Governing Law:  This Award Agreement will be construed in accordance with
and governed by the laws of the United States and of the State of Ohio
(other than laws governing conflicts of laws).





Other Agreements:  Also, your Award will be subject to the terms of any
other written agreements between you and the Company.

Adjustments to Your Award:  Your Award will be adjusted, if appropriate, to
reflect any change to the Company's capital structure (e.g., the number of
your stock units will be adjusted to reflect a stock split).

Other Rules:  Your Award also is subject to more rules described in the
Plan and in the Plan's prospectus.  You should read both of these documents
carefully to ensure you fully understand all the conditions of this Award.



                        Tax Treatment of Your Award

The federal income tax treatment of your Award is discussed in the Plan's
prospectus.

                                   *****






                   Your Acknowledgment of Award Conditions

Note:  You must sign and return a copy of this Award Agreement to Lynn C.
Schoel at the address given below no later than April 23, 2007.

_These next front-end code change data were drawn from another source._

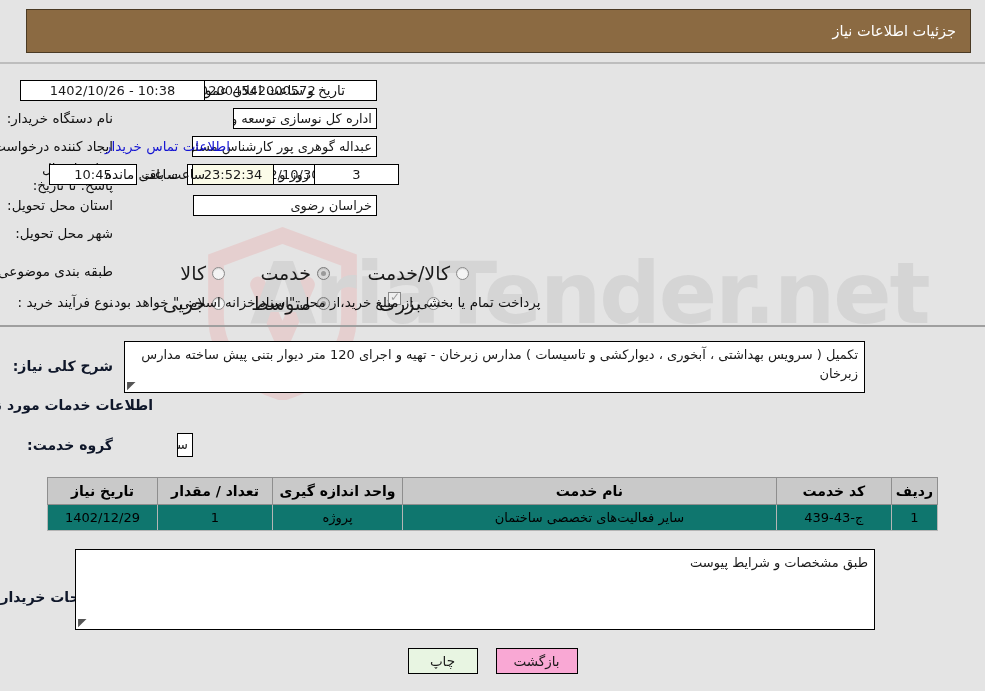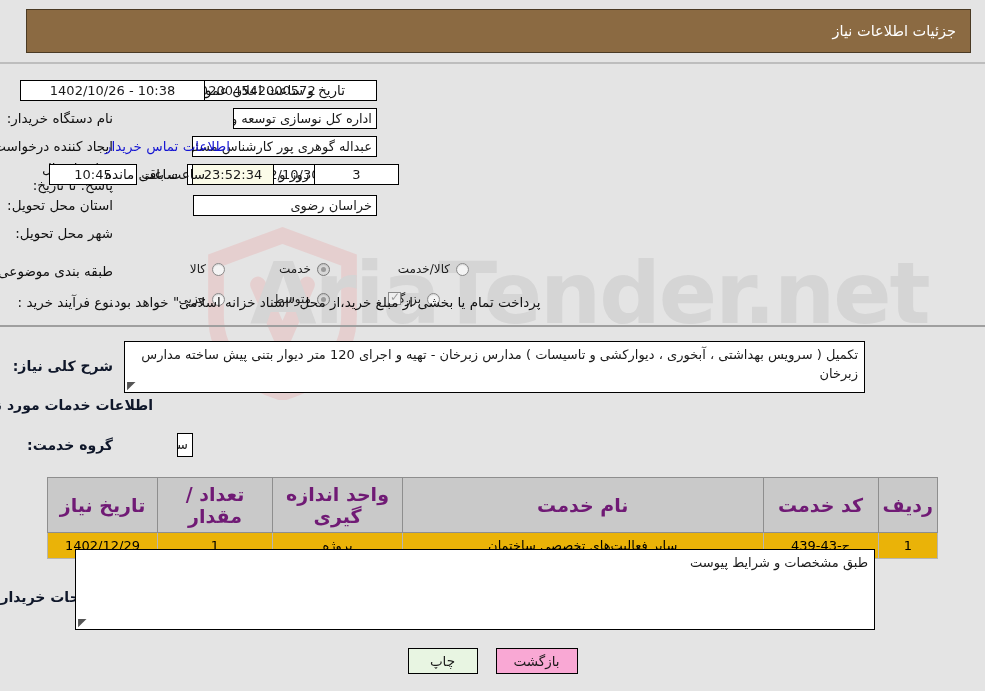--- a/index.html
+++ b/index.html
@@ -110,21 +110,21 @@
     box-shadow: inset 0 1px 1px rgba(0,0,0,.12);
   }
   .radio.on { background: #d8d8d8; border-color: #7a7a7a; }
   .radio.on::after {
     content: ""; display: block;
     width: 5px; height: 5px;
     margin: 3px auto 0;
     border-radius: 50%;
     background: #9a9a9a;
   }
-  .rlabel { font-size: 12px; margin-right: 6px; white-space: nowrap; }
+  .rlabel { font-size: 19px; margin-right: 6px; white-space: nowrap; }
   .chk {
     width: 13px; height: 13px;
     border: 1px solid #8a8a8a;
     background: #eeeeee;
     display: inline-block;
     position: relative;
   }
   .chk::after {
     content: "\2713";
     position: absolute; left: 1px; top: -3px;
@@ -167,36 +167,36 @@
     position: absolute;
     left: 47px; top: 477px;
     width: 891px;
     border-collapse: collapse;
     z-index: 9;
     background: #fff;
   }
   #tbl th {
     background: #c9c9c9;
     border: 1px solid #8e8e8e;
-    font-size: 19px;
+    font-size: 14px;
     font-weight: bold;
-    color: #701a75;
+    color: #000000;
     padding: 5px 4px;
     height: 26px;
   }
   #tbl td {
     background: #ffffff;
     border: 1px solid #b5b5b5;
     font-size: 13px;
     text-align: center;
     padding: 5px 4px;
     height: 26px;
     color: #000;
   }
-  #tbl tr.row td { background: #eab308; }
+  #tbl tr.row td { background: #0f766e; }
 
   
   #btns {
     position: absolute;
     left: 0; top: 648px;
     width: 985px;
     display: flex;
     justify-content: center;
     gap: 18px;
     z-index: 12;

By signing below, I acknowledge and agree that:

   -   A copy of the Plan has been made available to me;

   -   I have received a copy of the Plan's prospectus;

   -   I understand and accept the conditions placed on my Award and
       understand what I must do to earn my Award;

   -   I will consent (in my own behalf and in behalf of my beneficiaries
       and without any further consideration) to any change to my Award
       or this Award Agreement so I can avoid paying penalties under
       Section 409A of the Internal Revenue Code, even if those changes
       affect the conditions of my Award and reduce its value or potential
       value; and

   -   If I do not return a signed copy of this Award Agreement to the
       address shown below on or before April 23, 2007, my Award will be
       revoked automatically as of the date it was granted and I will not
       be entitled to receive any amount on account of the retroactively
       revoked Award.



- ---------------------------------------
(signature)


Date signed:
             ----------------------------

A signed copy of this form must be sent to Lynn C. Schoel, HR Management,
no later than April 23, 2007.


After it is received, the HR Management Department will acknowledge receipt
of your signed agreement.







 THIS FORM OF AWARD AGREEMENT IS PART OF A PROSPECTUS COVERING SECURITIES
        THAT HAVE BEEN REGISTERED UNDER THE SECURITIES ACT OF 1933.